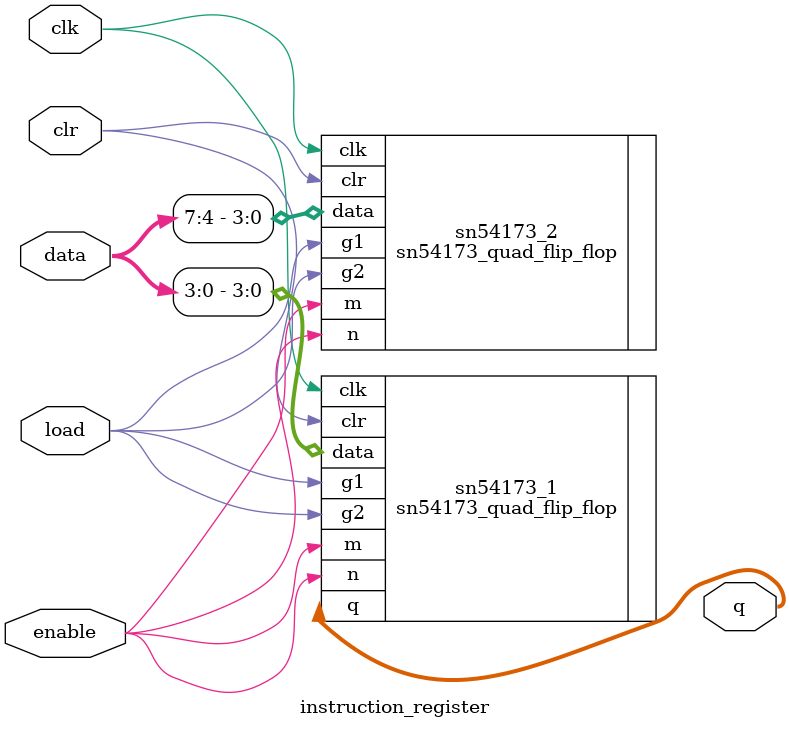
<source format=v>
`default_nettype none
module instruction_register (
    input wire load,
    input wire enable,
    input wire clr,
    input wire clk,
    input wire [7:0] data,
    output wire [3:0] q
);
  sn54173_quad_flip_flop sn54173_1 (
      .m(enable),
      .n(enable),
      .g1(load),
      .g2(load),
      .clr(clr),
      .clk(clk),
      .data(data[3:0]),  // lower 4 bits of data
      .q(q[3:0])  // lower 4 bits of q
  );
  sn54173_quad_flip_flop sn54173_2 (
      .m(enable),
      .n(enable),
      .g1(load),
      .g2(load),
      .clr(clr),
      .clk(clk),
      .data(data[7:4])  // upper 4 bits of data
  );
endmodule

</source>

Written task: Repeat each entry exactly as given; no pictures belong in the copy.

The answer:
<source format=v>
`default_nettype none
module instruction_register (
    input wire load,
    input wire enable,
    input wire clr,
    input wire clk,
    input wire [7:0] data,
    output wire [3:0] q
);
  sn54173_quad_flip_flop sn54173_1 (
      .m(enable),
      .n(enable),
      .g1(load),
      .g2(load),
      .clr(clr),
      .clk(clk),
      .data(data[3:0]),  // lower 4 bits of data
      .q(q[3:0])  // lower 4 bits of q
  );
  sn54173_quad_flip_flop sn54173_2 (
      .m(enable),
      .n(enable),
      .g1(load),
      .g2(load),
      .clr(clr),
      .clk(clk),
      .data(data[7:4])  // upper 4 bits of data
  );
endmodule

</source>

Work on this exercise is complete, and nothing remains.